Gold has been a highly sought-after precious metal for coinage, jewelry, and arts since the beginning of recorded history. It has been a symbol of wealth and a store. Gold standards have provided a basis for monetary policies. Gold is thought to have been formed from a supernova, a stellar explosion.
A total of 165,000 tonnes of gold have been mined in human history, as of 2009. [World Gold Council] This is roughly equivalent to 5.3 billion troy ounces or, in terms of volume, about 8,500 m³, or a cube 20.4 m on a side. The world consumption of new gold produced is about 50% in jewelry, 40% in investments, and 10% in industry.
Gold has been known and used by artisans since the Chalcolithic. The legend of the golden fleece and Argonauts may refer to the use of fleeces to trap gold dust from placer deposits in the ancient world. The south-east corner of the Black Sea was famed for its gold. Exploitation is said to date from the time of Midas, and this gold was important in the establishment of what is probably the world's earliest coinage in Lydia around 610 BC.

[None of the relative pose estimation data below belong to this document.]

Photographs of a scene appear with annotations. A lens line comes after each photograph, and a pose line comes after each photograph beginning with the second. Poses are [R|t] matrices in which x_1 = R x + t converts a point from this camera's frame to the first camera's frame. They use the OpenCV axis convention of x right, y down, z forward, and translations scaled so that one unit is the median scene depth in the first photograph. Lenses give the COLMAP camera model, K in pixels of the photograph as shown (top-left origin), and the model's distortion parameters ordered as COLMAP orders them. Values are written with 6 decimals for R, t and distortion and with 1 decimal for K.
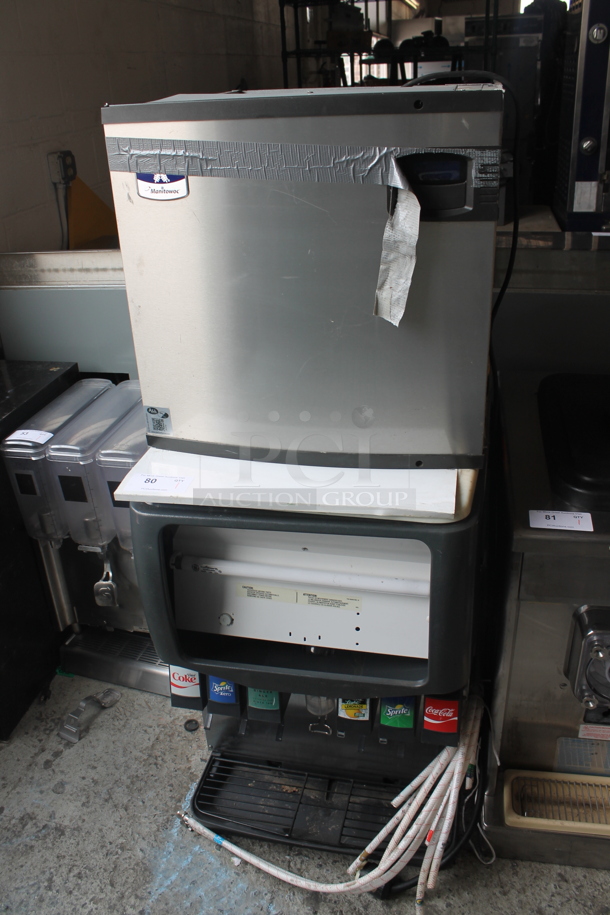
lens RADIAL K [[775.8, 0, 300.9], [0, 775.8, 458.2], [0, 0, 1]] dist [-0.154121, 0.122497]
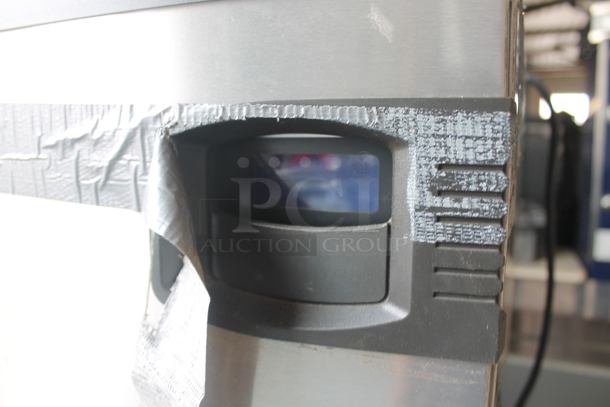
lens RADIAL K [[517.2, 0, 303.0], [0, 517.2, 205.7], [0, 0, 1]] dist [-0.154121, 0.122497]
pose [[0.972762, 0.075196, -0.219272, 0.159129], [-0.148088, 0.929326, -0.338265, -0.208016], [0.178338, 0.361522, 0.915149, 0.565078]]
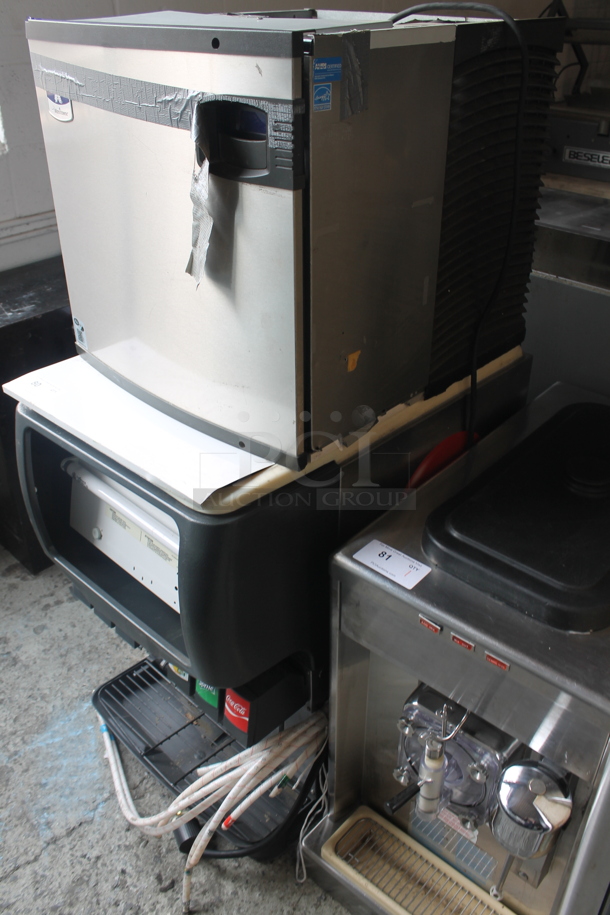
lens RADIAL K [[775.8, 0, 309.8], [0, 775.8, 455.2], [0, 0, 1]] dist [-0.154121, 0.122497]
pose [[0.858364, 0.312984, -0.406512, 0.499790], [-0.274922, 0.949597, 0.150611, -0.117941], [0.433162, -0.017519, 0.901146, 0.172207]]
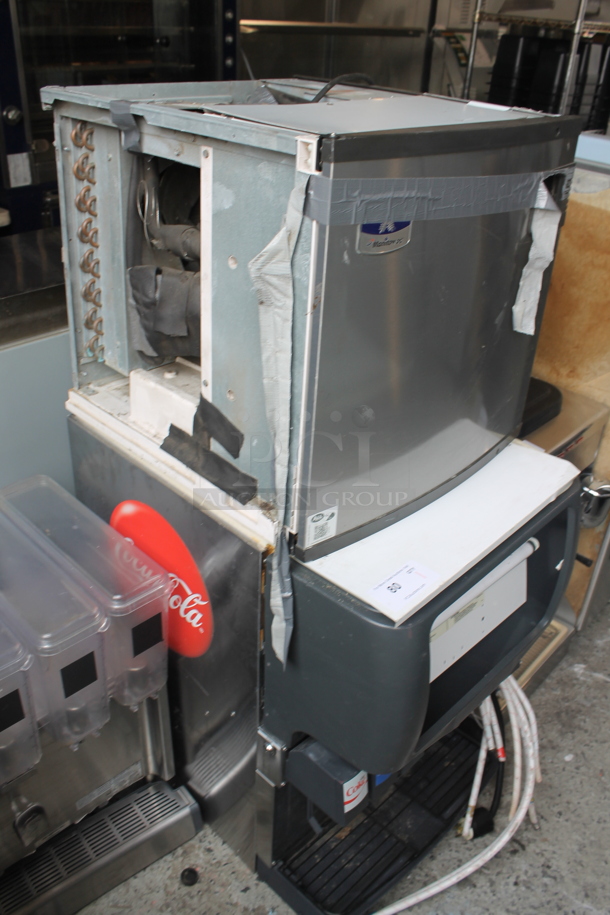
lens RADIAL K [[775.8, 0, 308.3], [0, 775.8, 449.0], [0, 0, 1]] dist [-0.154121, 0.122497]
pose [[0.522340, -0.366776, 0.769829, -0.687026], [0.325690, 0.920142, 0.217405, -0.267005], [-0.788091, 0.137166, 0.600082, 0.465048]]
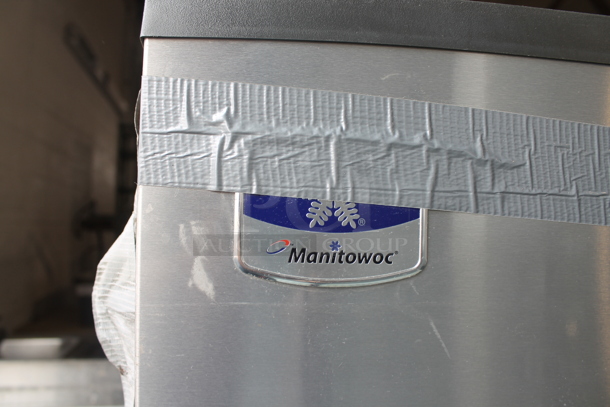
lens RADIAL K [[517.2, 0, 304.0], [0, 517.2, 204.2], [0, 0, 1]] dist [-0.154121, 0.122497]
pose [[0.917339, 0.071417, 0.391649, -0.207370], [0.132775, 0.872567, -0.470103, -0.207026], [-0.375314, 0.483245, 0.790957, 0.627359]]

King Croesus, ruler of Lydia (560–546 BC), began issuing the first true gold coins, in about 643 to 630 with a standardised purity, for general circulation. They were quite crude, and were made of electrum, a naturally occurring pale yellow mixture of gold and silver. The composition of these first coins was similar to alluvial deposits found in the silt of the Pactolus river, which ran through the Lydian capital, Sardis. King Croesus' gold coins follow the first silver coins that had been minted by King Pheidon of Argos around 700 BC. Shortly afterwards, in 546 BC, Croeseus was captured by the Persians, who adopted gold as the main metal for their coins.
Electrum is a naturally occurring alloy of gold and silver, with trace amounts of copper and other metals. It has also been produced artificially. The ancient Greeks called it 'gold' or 'white gold', as opposed to 'refined gold'. Its color ranges from pale to bright yellow, depending on the proportions of gold and silver. The gold content of naturally occurring electrum in modern Western Anatolia ranges from 70% to 90%, in contrast to the 45–55% of electrum used in ancient Lydian coinage of the same geographical area. This suggests that one reason for the invention of coinage in that area was to increase the profits from seignorage by issuing currency with a lower gold content than the commonly circulating metal.
Gold coins then had a very long period as a primary form of money, only falling into disuse in the early 20th century. Most of the world stopped making gold coins as currency by 1933, as countries switched from the gold standard due to hoarding during the worldwide economic crisis of the Great Depression.